Toll Brothers Inc., the largest U.S. luxury homebuilder, said fiscal third-quarter earnings fell as lower prices and unit sales caused revenue to decline.
Net income for the three months ended July 31 totaled $66.7 million, or 36 cents a share, compared with $97.7 million, or 53 cents, a year earlier, the Horsham, Pa.-based company said in a statement Tuesday. Revenue fell to $1.03 billion from $1.06 billion.
The results were driven by lower-than-expected profit margins and one-time impairments on land, according to Susan Maklari, an analyst with UBS Securities. Rising orders, especially for higher-priced homes in New York and California, are likely to lead to future growth, she said.
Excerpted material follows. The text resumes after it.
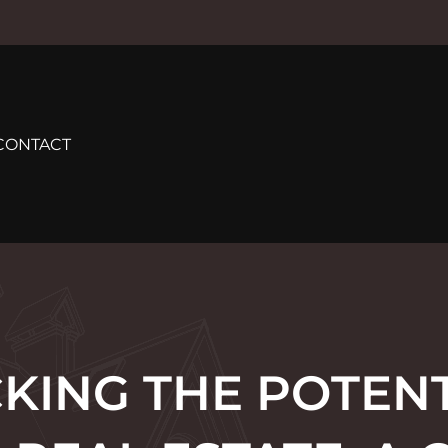
CONTACT
KING THE POTENT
"The underperformance was driven by weaker profitability," Maklari, who expected earnings of 52 cents a share, said in a note to clients. "We continue to expect results will improve as we move into fiscal 2016, reflecting increased deliveries from higher-margin geographies and product."
Toll fell 0.5% to $37.88 at 10:33 a.m. in New York, compared with a gain of 0.5% for Bloomberg's index of 22 homebuilders.
The company's average price of homes delivered dropped to $724,000 in the quarter from $732,000 a year earlier. Homebuilding deliveries fell 2% to 1,419 units.
The picture improves for Toll Brothers going forward as a rising market lifts sales and prices. Orders increased to $1.23 billion on 1,479 units from $949.1 million on 1,324 units, according to the statement. The average price of net signed contracts was $834,000, Toll's highest ever quarterly figure, the company said.
Demand for new homes has been growing, fueled by rising employment, an increasing number of households and historically low mortgage rates.
"This housing recovery appears to be built on a very solid foundation," Toll Chief Executive Officer Douglas Yearley said in the statement. "The slow but steady acceleration we and the industry are experiencing bodes well for the long-term health of the housing market."
Toll has diversified into apartment, active adult and high-rise condominium projects while expanding beyond its geographic base in the mid-Atlantic states to markets in coastal California, Texas and Florida.